Wall Street Shares: 5 Articles I Enjoyed Reading This Week

  1. White Coat Investor and Physician On Fire: Mixing Business with Pleasure: PoF Goes to SLC – The two juggernauts in the physician finance blogosphere combine forces to help spread their message to more doctors and other high-income professionals. Congratulations, PoF and WCI!
  2. Some Random Guy Online: Investing Rate: A Different Take on the Savings Rate – This emergency physician gives an interesting spin on calculating your savings rate.
  3. Chief Mom OfficerOptimizing Your Expenses – One of the Keys to Financial Freedom – A nice article about cutting down on your monthly expenses. I especially liked the Financial Freedom pyramid diagram.
  4. Passive Income, M.D.If Doctors Chose Their Job Locations Based on State Income Taxes – I knew Texas had no state income tax and California had very high income taxes, but it was interesting to look at the states in the middle.
  5. Smart ProvisionsThe Power of 50,000 Miles – I’ve opened a few credit cards for the points and miles. Often the best value of these miles is in emergency situations when you need a last-minute flight. Smart Provisions shares a story of such a situation.

What do you think? Do you agree or disagree with any of my responses? What’s your take on the topics in this week’s forum mailbag?

8 COMMENTS

  1. Thanks for sharing the forum posts, particularly the state tax one on Passive Income. Living in the high taxed state of Cali is killing me. We moved 8 months ago and it blows my mind how much we pay in taxes….not to mention the cost for setting up an LLC (which I recently looked into). $800 a year! Talk about a barrier to small business entry.

    I suspect when my kid is out of the house we will relocate to a less expensive part of the country and just visit Cali. For now I will keep on keeping on.

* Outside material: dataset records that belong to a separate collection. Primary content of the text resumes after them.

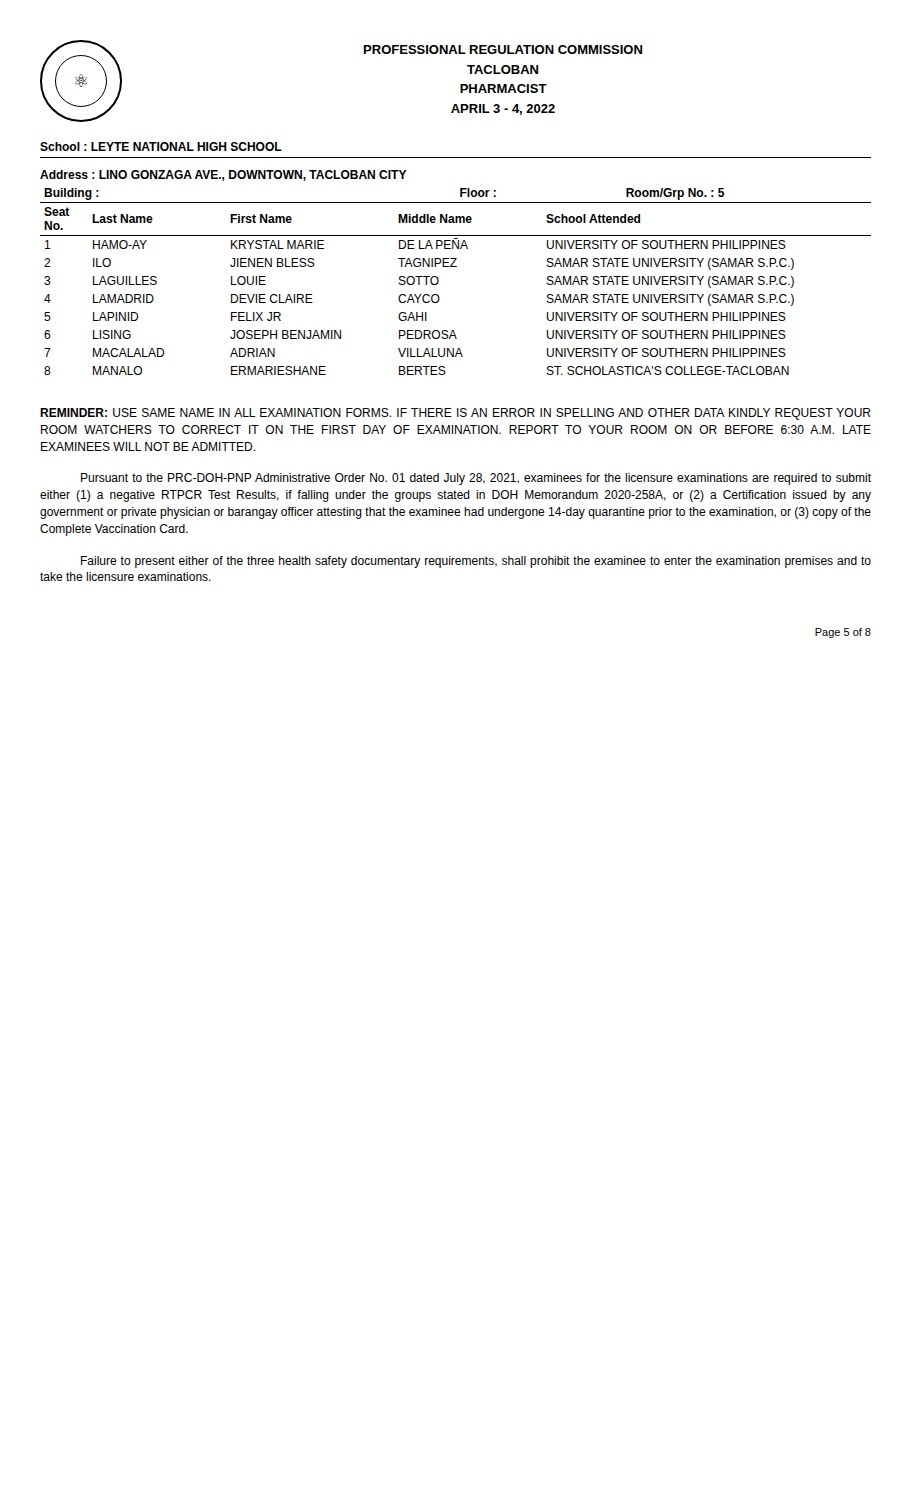⚛
PROFESSIONAL REGULATION COMMISSION
TACLOBAN
PHARMACIST
APRIL 3 - 4, 2022
School : LEYTE NATIONAL HIGH SCHOOL
Address : LINO GONZAGA AVE., DOWNTOWN, TACLOBAN CITY
| Building : | Floor : | Room/Grp No. : 5 |
| Seat No. | Last Name | First Name | Middle Name | School Attended |
| --- | --- | --- | --- | --- |
| 1 | HAMO-AY | KRYSTAL MARIE | DE LA PEÑA | UNIVERSITY OF SOUTHERN PHILIPPINES |
| 2 | ILO | JIENEN BLESS | TAGNIPEZ | SAMAR STATE UNIVERSITY (SAMAR S.P.C.) |
| 3 | LAGUILLES | LOUIE | SOTTO | SAMAR STATE UNIVERSITY (SAMAR S.P.C.) |
| 4 | LAMADRID | DEVIE CLAIRE | CAYCO | SAMAR STATE UNIVERSITY (SAMAR S.P.C.) |
| 5 | LAPINID | FELIX JR | GAHI | UNIVERSITY OF SOUTHERN PHILIPPINES |
| 6 | LISING | JOSEPH BENJAMIN | PEDROSA | UNIVERSITY OF SOUTHERN PHILIPPINES |
| 7 | MACALALAD | ADRIAN | VILLALUNA | UNIVERSITY OF SOUTHERN PHILIPPINES |
| 8 | MANALO | ERMARIESHANE | BERTES | ST. SCHOLASTICA'S COLLEGE-TACLOBAN |
REMINDER: USE SAME NAME IN ALL EXAMINATION FORMS. IF THERE IS AN ERROR IN SPELLING AND OTHER DATA KINDLY REQUEST YOUR ROOM WATCHERS TO CORRECT IT ON THE FIRST DAY OF EXAMINATION. REPORT TO YOUR ROOM ON OR BEFORE 6:30 A.M. LATE EXAMINEES WILL NOT BE ADMITTED.
Pursuant to the PRC-DOH-PNP Administrative Order No. 01 dated July 28, 2021, examinees for the licensure examinations are required to submit either (1) a negative RTPCR Test Results, if falling under the groups stated in DOH Memorandum 2020-258A, or (2) a Certification issued by any government or private physician or barangay officer attesting that the examinee had undergone 14-day quarantine prior to the examination, or (3) copy of the Complete Vaccination Card.
Failure to present either of the three health safety documentary requirements, shall prohibit the examinee to enter the examination premises and to take the licensure examinations.
Page 5 of 8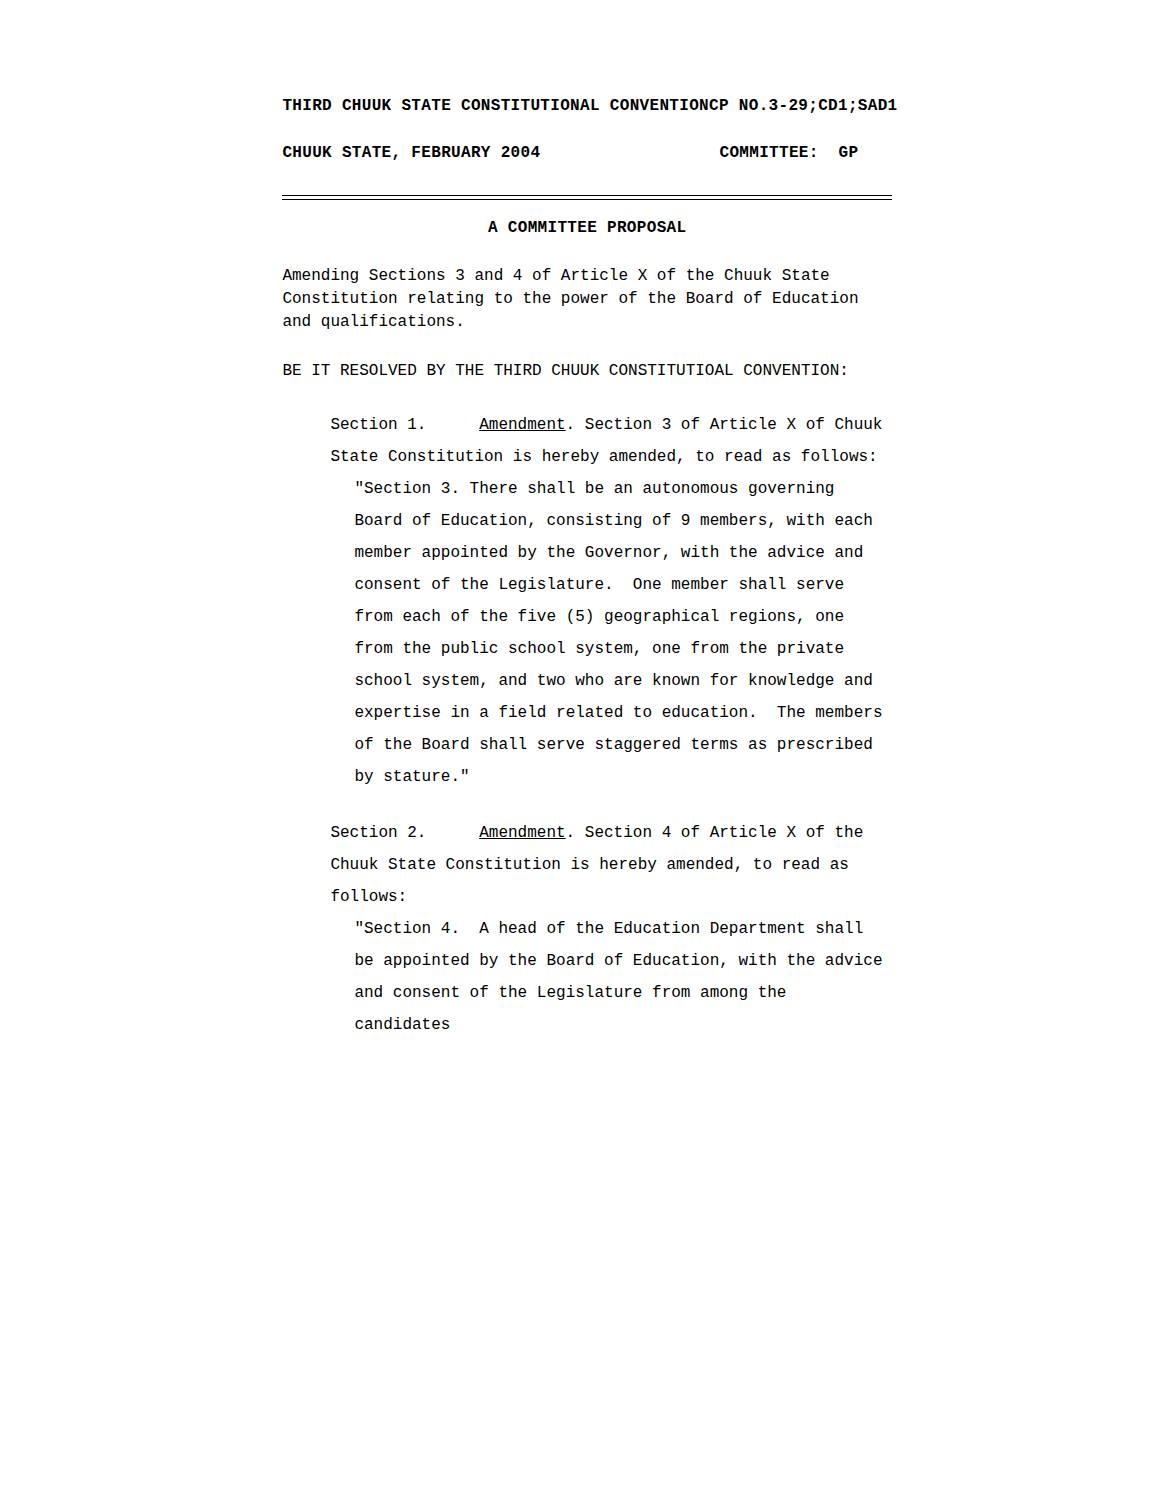THIRD CHUUK STATE CONSTITUTIONAL CONVENTION CP NO.3-29;CD1;SAD1
CHUUK STATE, FEBRUARY 2004 COMMITTEE: GP
A COMMITTEE PROPOSAL
Amending Sections 3 and 4 of Article X of the Chuuk State Constitution relating to the power of the Board of Education and qualifications.
BE IT RESOLVED BY THE THIRD CHUUK CONSTITUTIOAL CONVENTION:
Section 1. Amendment. Section 3 of Article X of Chuuk State Constitution is hereby amended, to read as follows:
"Section 3. There shall be an autonomous governing Board of Education, consisting of 9 members, with each member appointed by the Governor, with the advice and consent of the Legislature. One member shall serve from each of the five (5) geographical regions, one from the public school system, one from the private school system, and two who are known for knowledge and expertise in a field related to education. The members of the Board shall serve staggered terms as prescribed by stature."
Section 2. Amendment. Section 4 of Article X of the Chuuk State Constitution is hereby amended, to read as follows:
"Section 4. A head of the Education Department shall be appointed by the Board of Education, with the advice and consent of the Legislature from among the candidates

  2. Thanks for the mention, WSP! It’s super awesome when you can use points and miles for a last-minute flight situation. In my case, it was an interesting and memorable experience!

    For the most part, I agree with all of your discussions. On the “encouraging kids to go to medical school”, I would probably encourage my kids to try and learn how to code as being able to “communicate” with computers and machinery would be very helpful as society is heading towards a more tech-heavy lifestyle and workforce.

  3. Happy to be included and to have a couple new threads and posts to check out. Thanks, WaSP!

    The question of recommending medicine to your children is an interesting one. I would not dissuade my boys from entering medicine for the right reasons, but I might not recommend it as wholeheartedly as I would have five or ten years ago. Fortunately, we’ve got more than a decade before they begin to face such decisions.